1
NADYA
You’d think being sold would comewith some numbness?—
But I feel every damn second of it.
The room on the other side of the curtain smells like money and men who’ve never been told no. I observe the people around me. The girls ahead of me are silent, glittering things lined up like prizes waiting to be claimed. Each time the curtain lifts, another one disappears.
One of the girls is shaking so hard her sequined dress quivers like glass.
Another catches my eye. Pretty. Young. Dressed in red like temptation gift wrapped. She’s shaking. Hands trembling like wind chimes.
Another girl sits to my right on a velvet bench, hugging her knees, mascara streaked down her cheeks. The one behind me mutters a prayer in Russian.
I don’t pray.
God turned his back on me a long time ago. And I’m not here for him.
There are so many girls here, it makes me sick to my stomach.
The air tastes like perfume, fear, and expensive wine. I hear muffled clapping from the other side of the curtain, laughter too loud to be anything but forced. It echoes off marble and blood money.
When the next girl vanishes behind the curtain, I take a half step forward. My heels are too high. My dress too tight.
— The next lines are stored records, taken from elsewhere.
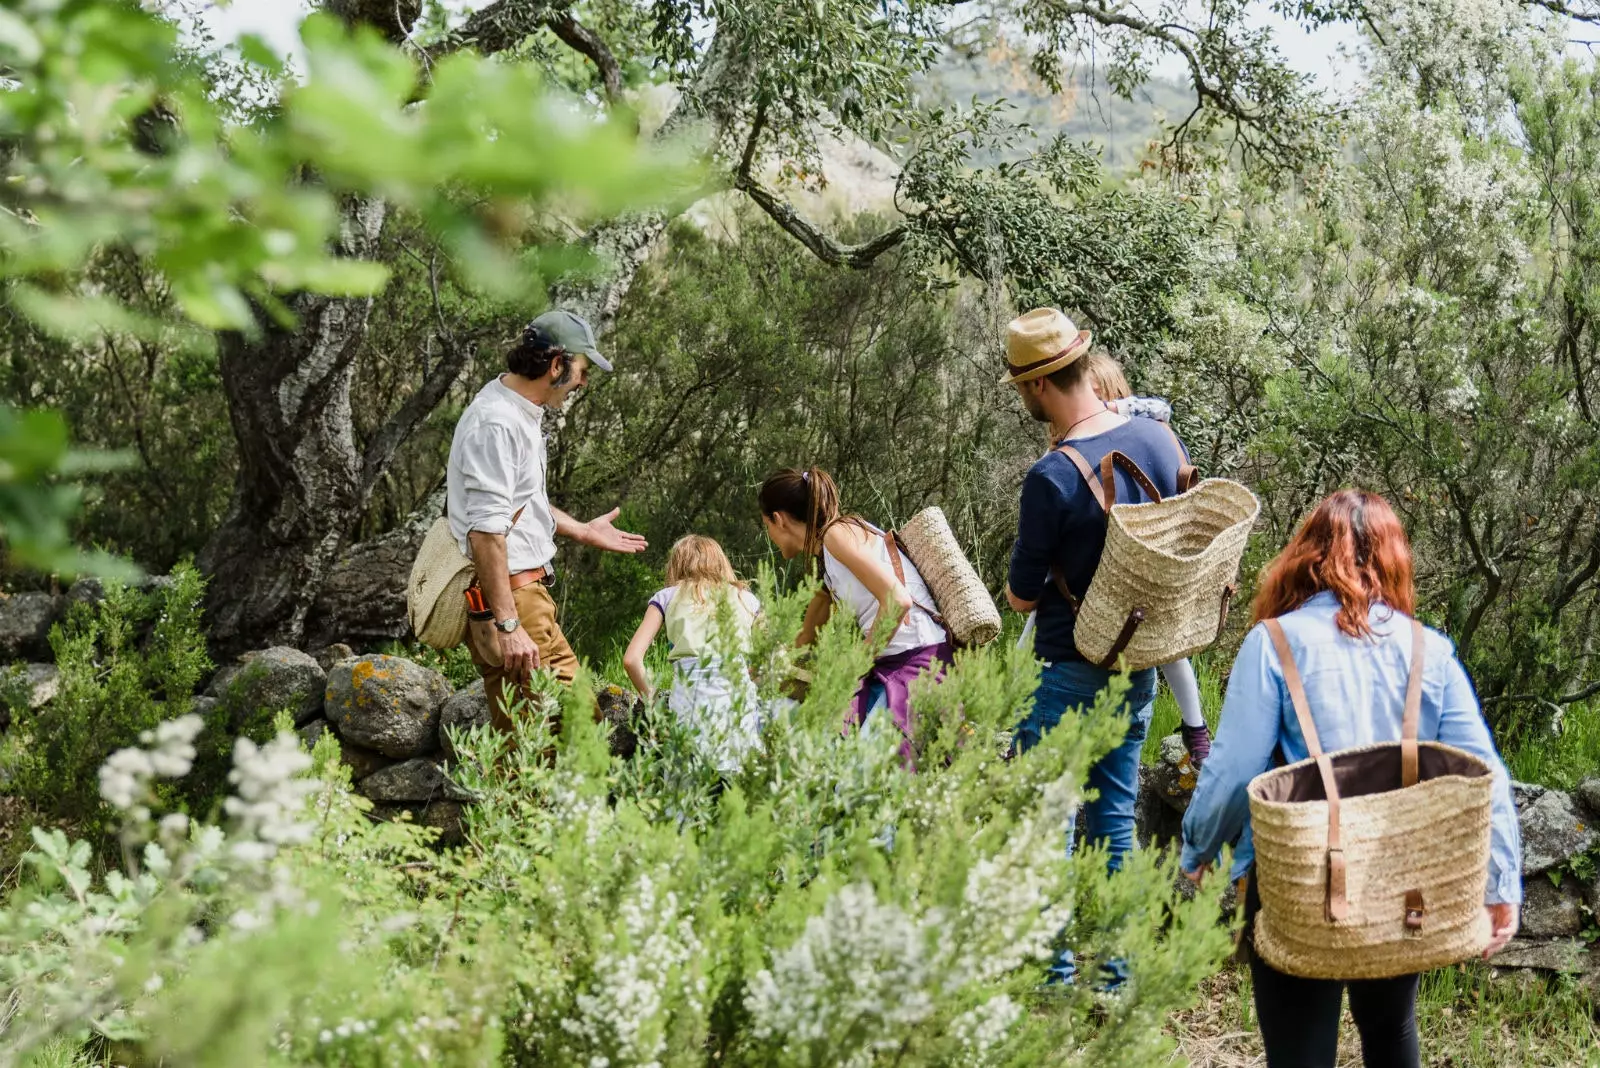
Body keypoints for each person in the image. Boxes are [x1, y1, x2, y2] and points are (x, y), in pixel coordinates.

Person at [1180, 490, 1522, 1068]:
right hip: (1401, 882)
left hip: (1297, 881)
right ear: (1393, 561)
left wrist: (1200, 845)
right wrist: (1501, 885)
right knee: (1391, 1032)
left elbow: (1235, 767)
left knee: (1300, 1051)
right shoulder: (1428, 652)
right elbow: (1488, 776)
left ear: (1303, 557)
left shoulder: (1274, 643)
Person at [1003, 308, 1192, 868]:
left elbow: (1020, 597)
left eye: (1022, 387)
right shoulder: (1159, 437)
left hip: (1066, 669)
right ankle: (1119, 958)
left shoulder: (1052, 475)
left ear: (1038, 383)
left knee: (1045, 834)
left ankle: (1056, 961)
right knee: (1115, 823)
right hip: (1136, 667)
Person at [446, 309, 648, 735]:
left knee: (551, 736)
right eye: (581, 370)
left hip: (526, 599)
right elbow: (485, 532)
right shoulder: (497, 423)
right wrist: (509, 626)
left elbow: (522, 501)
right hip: (515, 603)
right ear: (556, 365)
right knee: (555, 738)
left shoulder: (515, 409)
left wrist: (583, 530)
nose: (583, 382)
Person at [757, 466, 952, 760]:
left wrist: (855, 665)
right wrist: (758, 671)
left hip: (919, 663)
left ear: (778, 519)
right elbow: (806, 639)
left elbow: (898, 601)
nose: (769, 536)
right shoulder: (827, 562)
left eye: (766, 527)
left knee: (861, 781)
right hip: (893, 667)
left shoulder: (837, 536)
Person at [1084, 351, 1211, 766]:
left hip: (1139, 550)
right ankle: (1196, 728)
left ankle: (1196, 727)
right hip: (1151, 549)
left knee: (1168, 644)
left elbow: (1161, 407)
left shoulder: (1139, 421)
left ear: (1099, 389)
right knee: (1168, 643)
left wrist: (1105, 407)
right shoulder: (1141, 433)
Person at [623, 535, 764, 772]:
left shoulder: (666, 597)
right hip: (738, 708)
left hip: (689, 705)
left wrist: (656, 704)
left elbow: (631, 660)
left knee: (688, 792)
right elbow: (777, 657)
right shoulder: (746, 599)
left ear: (677, 565)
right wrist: (752, 679)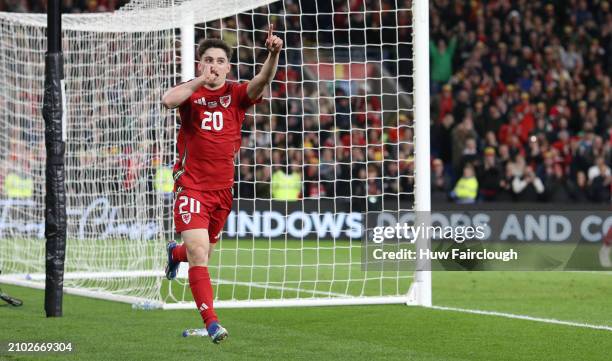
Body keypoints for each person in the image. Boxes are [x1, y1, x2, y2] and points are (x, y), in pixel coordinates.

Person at [160, 27, 283, 344]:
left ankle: (175, 253)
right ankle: (212, 323)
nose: (213, 65)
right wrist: (201, 80)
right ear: (200, 64)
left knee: (200, 253)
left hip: (222, 192)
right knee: (199, 255)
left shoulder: (236, 95)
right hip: (191, 188)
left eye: (219, 61)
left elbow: (261, 82)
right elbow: (167, 100)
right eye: (207, 60)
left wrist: (273, 54)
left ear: (228, 67)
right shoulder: (191, 93)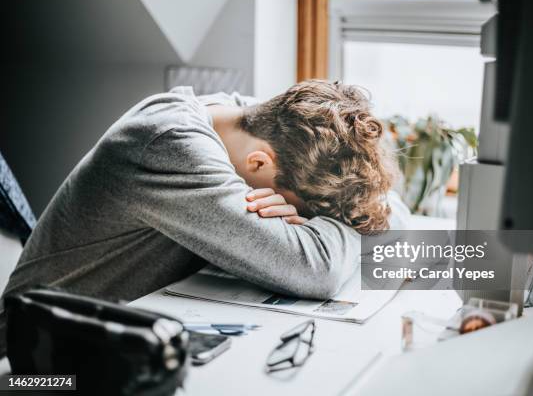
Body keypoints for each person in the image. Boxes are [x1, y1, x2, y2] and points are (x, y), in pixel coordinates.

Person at [0, 80, 407, 352]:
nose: (297, 220)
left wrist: (346, 216)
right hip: (36, 361)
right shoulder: (169, 143)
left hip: (125, 343)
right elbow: (314, 269)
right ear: (260, 163)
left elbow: (391, 208)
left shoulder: (249, 121)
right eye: (301, 211)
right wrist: (352, 224)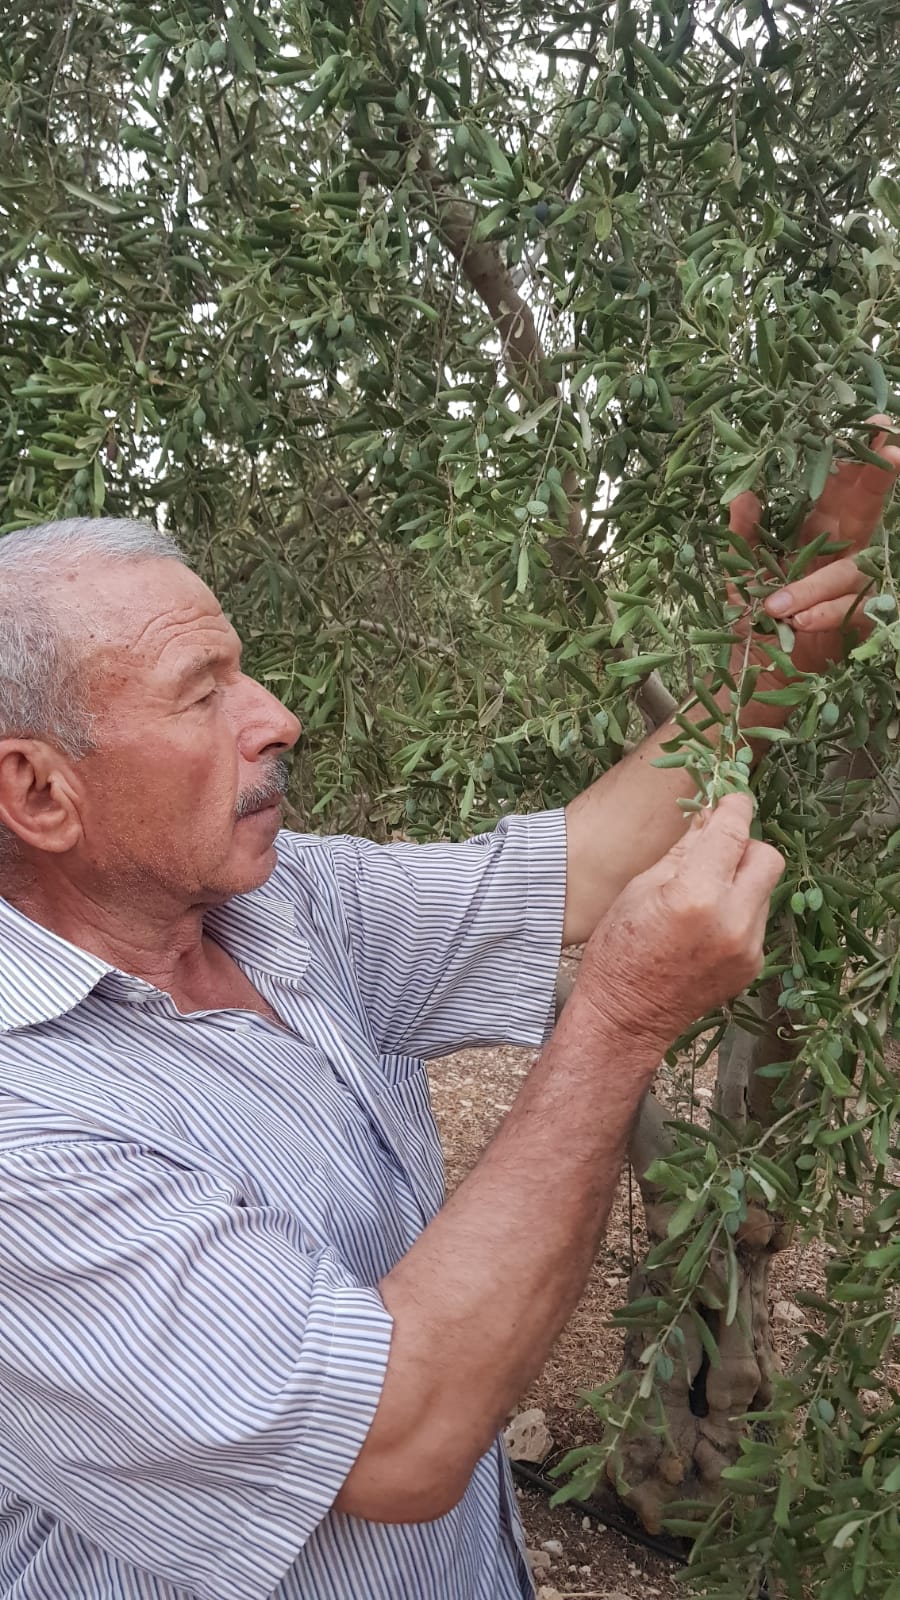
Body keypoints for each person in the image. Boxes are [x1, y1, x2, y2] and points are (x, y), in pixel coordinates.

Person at [0, 429, 895, 1600]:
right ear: (38, 790)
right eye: (203, 694)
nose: (275, 718)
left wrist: (765, 664)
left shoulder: (281, 903)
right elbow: (400, 1435)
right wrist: (622, 1020)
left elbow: (583, 863)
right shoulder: (27, 1131)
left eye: (244, 672)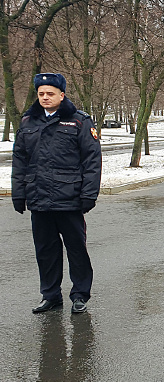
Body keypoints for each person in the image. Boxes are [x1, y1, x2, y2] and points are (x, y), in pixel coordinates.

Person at [11, 73, 102, 314]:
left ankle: (80, 294)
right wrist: (18, 193)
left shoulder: (79, 121)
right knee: (45, 250)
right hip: (39, 198)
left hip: (69, 198)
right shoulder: (28, 122)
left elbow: (92, 160)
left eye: (50, 93)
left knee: (76, 248)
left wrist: (89, 194)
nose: (45, 97)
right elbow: (20, 160)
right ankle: (50, 295)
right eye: (41, 93)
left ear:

The fabric pulls across my ribs like a leash.
This wasn’t made to be worn by anyone free.
The hallway curves behind the stage, dimly lit, all velvet drapes and gold trim, like we’re backstage at a cursed opera. Ahead, the curtain pulses faintly, backlit by the cold white glare of spotlights. Beyond it, the crowd. The auction. The reason I’m wearing a dress that barely qualifies as fabric, and heels sharp enough to slice a man open.
I don’t look at the stage.
Instead, I stare at the floor. One polished black tile after another.
And I think about my son.
I think about the weight of his tiny hand on mine. The soft sound of his breathing when he sleeps. The way he smiled at me just last week, brave even when he was in pain.
I think about how this—this—is the only reason I’m still standing.
I feel my father before I hear him. He steps out of the shadows, his suit rumpled, his tie undone like he couldn’t be bothered topretend he’s not falling apart. His face is red and sweating under the low amber lights, and the fingers that clamp around my forearm are shaking just enough to betray the fear he pretends he doesn’t feel.
His fingers grip my arm like he still owns a piece of me. Maybe he does. Maybe that’s why I don’t tear his hand off the way I want to.
“You know the deal,” he says, voice low in my ear. “Don’t speak. Don’t flinch. Don’t ruin this for us.”
Us.
The word makes me want to scream.
“I’m not some show pony,” I mutter, yanking my arm out of his grip.
“No,” he says, his lip curling. “You’re an investment. And you’re about to pay off.”
My blood runs cold.
I don’t answer. There’s nothing left to say to a man who can hand his daughter to a room full of criminals with less emotion than he gives his bookies.
He steps back into the dark. Disappears. Like he always does when things get ugly.